The Artist’s Way, a book by Julia Cameron written in the 70’s, still holds so much value in our modern age. Specifically, she asks the reader to work on 3 main goals throughout the book. 1. read a chapter each week and do a few of the tasks she outlines which are mostly creative exercises to get your mind exploring new ways of thinking, 2. take yourself on an “artist’s date” each week as an opportunity to treat yourself and have some fun, and 3. write your “morning pages” first thing every day.

It can be a slog, honestly. There are times where the morning pages come easy and sometimes where I feel bored to near death. It is not meant for publication or, in my opinion, not even a diary tracking your activites and daily life, but it’s a random assortment of words on a page. Maybe about something you need to do today, maybe about something that happened yesterday, or about a dream… or, like I occasionally do, just me saying coffee coffee coffee over and over to get the pages done with.
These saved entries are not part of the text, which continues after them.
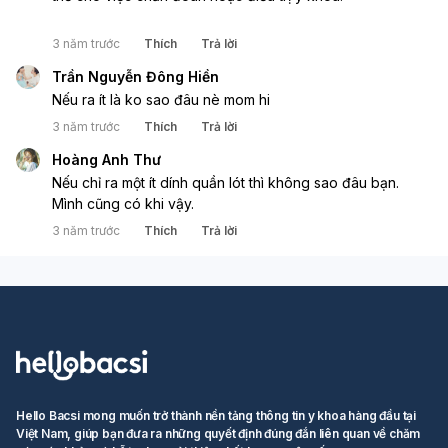
3 năm trước
Thích
Trả lời
Trần Nguyễn Đông Hiền
Nếu ra ít là ko sao đâu nè mom hi
3 năm trước
Thích
Trả lời
Hoàng Anh Thư
Nếu chỉ ra một ít dính quần lót thì không sao đâu bạn. 
Mình cũng có khi vậy. 
3 năm trước
Thích
Trả lời
Hello Bacsi mong muốn trở thành nền tảng thông tin y khoa hàng đầu tại
Việt Nam, giúp bạn đưa ra những quyết định đúng đắn liên quan về chăm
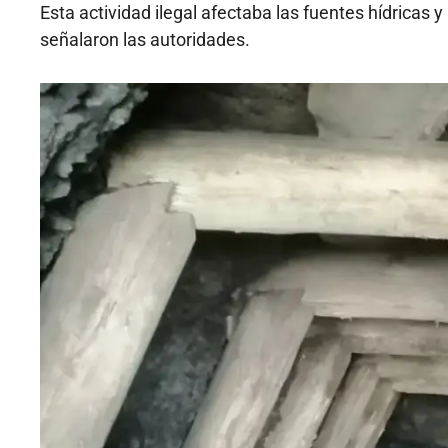
Esta actividad ilegal afectaba las fuentes hídricas 
señalaron las autoridades.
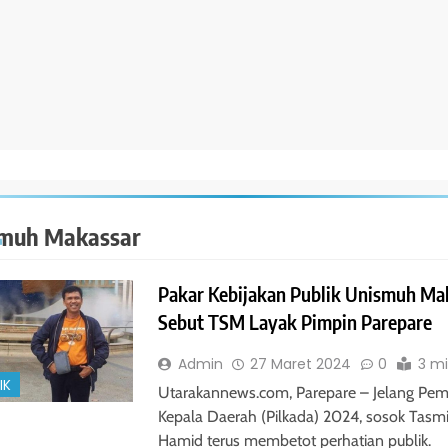
muh Makassar
Pakar Kebijakan Publik Unismuh Ma
Sebut TSM Layak Pimpin Parepare
Admin
27 Maret 2024
0
3 m
IK
Utarakannews.com, Parepare – Jelang Pem
Kepala Daerah (Pilkada) 2024, sosok Tasm
Hamid terus membetot perhatian publik.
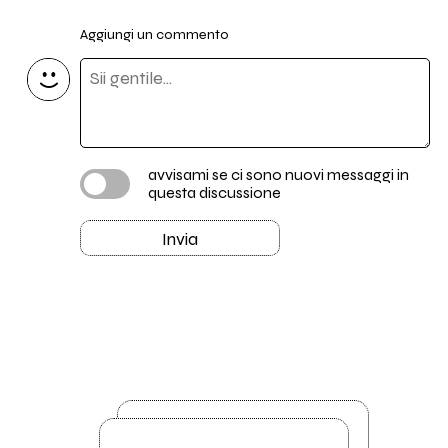
Aggiungi un commento
avvisami se ci sono nuovi messaggi in
questa discussione
Invia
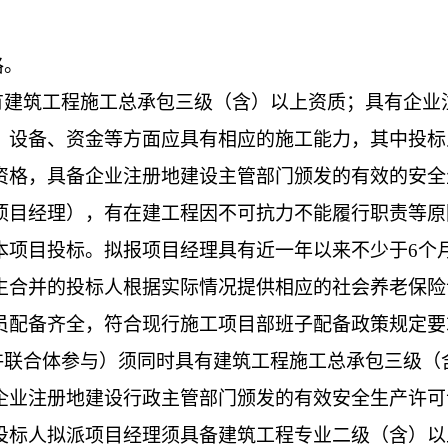
格。
有建筑工程施工总承包
三
级（含）以上资质；具有企业
、设备、资金等方面应具有相应的施工能力，其中投标
资格，具备企业注册地建设主管部门颁发的有效的安全
项目经理），有在建工程因不可抗力不能履行职责等原
本项目投标。拟报项目经理具有近一年以来不少于
6
个
生合并的投标人根据实际情况提供相应的社会养老保险
员配备齐全，符合现行施工项目部班子配备政策规定要
许联合体参与
）须
同时
具有建筑工程施工总承包
三
级（
企业注册地建设行政主管部门颁发的有效安全生产许可
投标人拟派项目经理须具备建筑工程专业
二
级（
含
）
以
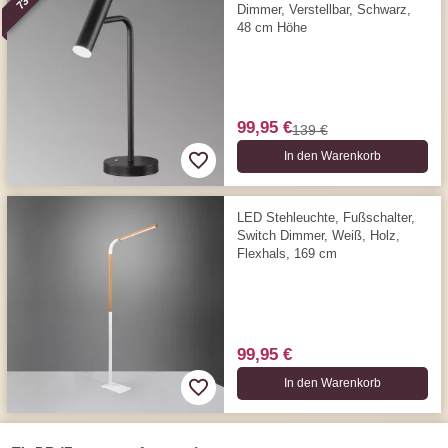
Dimmer, Verstellbar, Schwarz,
48 cm Höhe
99,95 €
139 €
In den Warenkorb
LED Stehleuchte, Fußschalter,
Switch Dimmer, Weiß, Holz,
Flexhals, 169 cm
99,95 €
In den Warenkorb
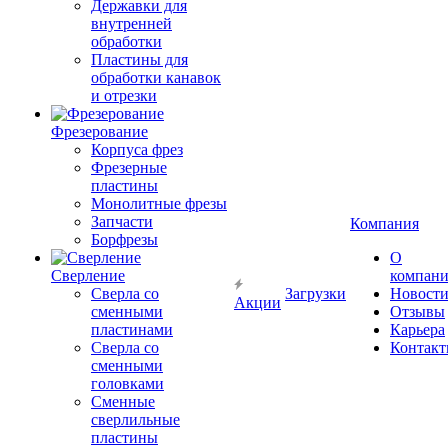
Державки для
внутренней
обработки
Пластины для
обработки канавок
и отрезки
Фрезерование
Корпуса фрез
Фрезерные
пластины
Монолитные фрезы
Запчасти
Компания
Борфрезы
О
Сверление
компан
Сверла со
Загрузки
Новост
Акции
сменными
Отзывы
пластинами
Карьера
Сверла со
Контак
сменными
головками
Сменные
сверлильные
пластины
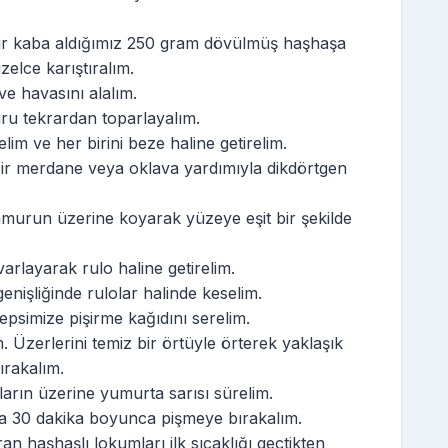
bir kaba aldığımız 250 gram dövülmüş haşhaşa
zelce karıştıralım.
e havasını alalım.
ru tekrardan toparlayalım.
m ve her birini beze haline getirelim.
 bir merdane veya oklava yardımıyla dikdörtgen
amurun üzerine koyarak yüzeye eşit bir şekilde
layarak rulo haline getirelim.
nişliğinde rulolar halinde keselim.
epsimize pişirme kağıdını serelim.
. Üzerlerini temiz bir örtüyle örterek yaklaşık
ırakalım.
arın üzerine yumurta sarısı sürelim.
da 30 dakika boyunca pişmeye bırakalım.
n haşhaşlı lokumları ilk sıcaklığı geçtikten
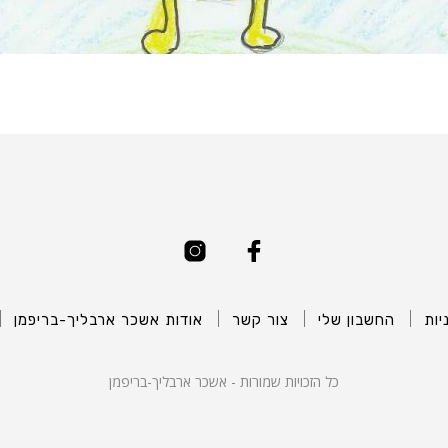
יות
החשבון שלי
צור קשר
אודות אשכר ארבליך-בריפמן
כל הזכויות שמורות - אשכר ארבליך-בריפמן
6 weeks into the book, writing my 3 morning pages each day and I finally felt like some breakthrough was happening and I had something to actually write about. Everything until that point had likely been very repetitive complaining about how I have nothing to write about.
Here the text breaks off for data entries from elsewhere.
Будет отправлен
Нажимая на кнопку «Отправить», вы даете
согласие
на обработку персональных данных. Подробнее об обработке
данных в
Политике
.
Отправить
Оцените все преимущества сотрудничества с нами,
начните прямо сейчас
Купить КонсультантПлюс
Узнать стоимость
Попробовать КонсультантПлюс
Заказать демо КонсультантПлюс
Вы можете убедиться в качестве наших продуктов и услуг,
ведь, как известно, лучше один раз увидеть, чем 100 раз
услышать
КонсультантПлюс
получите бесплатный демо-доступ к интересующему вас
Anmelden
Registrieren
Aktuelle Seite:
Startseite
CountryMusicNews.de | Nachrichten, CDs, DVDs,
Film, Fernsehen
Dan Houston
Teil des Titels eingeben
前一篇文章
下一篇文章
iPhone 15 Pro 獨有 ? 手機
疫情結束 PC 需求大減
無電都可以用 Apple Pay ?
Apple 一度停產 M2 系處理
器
But the morning pages must have some kind of secret code in them. Even in the recent Netflix documentary Stutz, the therapist recommends writing (in an effort to work on your “life force”) when you feel stuck and unsure of what to do. It is a very practical exercise. It gives you something to do, physically, with a pen and paper to help get you unstuck.

Truly, I think the morning pages have changed my life multiple times by helping me to envision a better future for myself. I see repetitive complaints and realize I’m tired of writing about it AGAIN, so I better change something. I see myself wish I had something or for some change and realize, I better make that happen.

Not to mention, the fact that there can be a dullness with daily writing to the point that when something actually sparks my interest and curiosity, I know it’s important.

If you’re feeling stuck, consider reading The Artist’s Way and grab yourself a notebook and get to writing!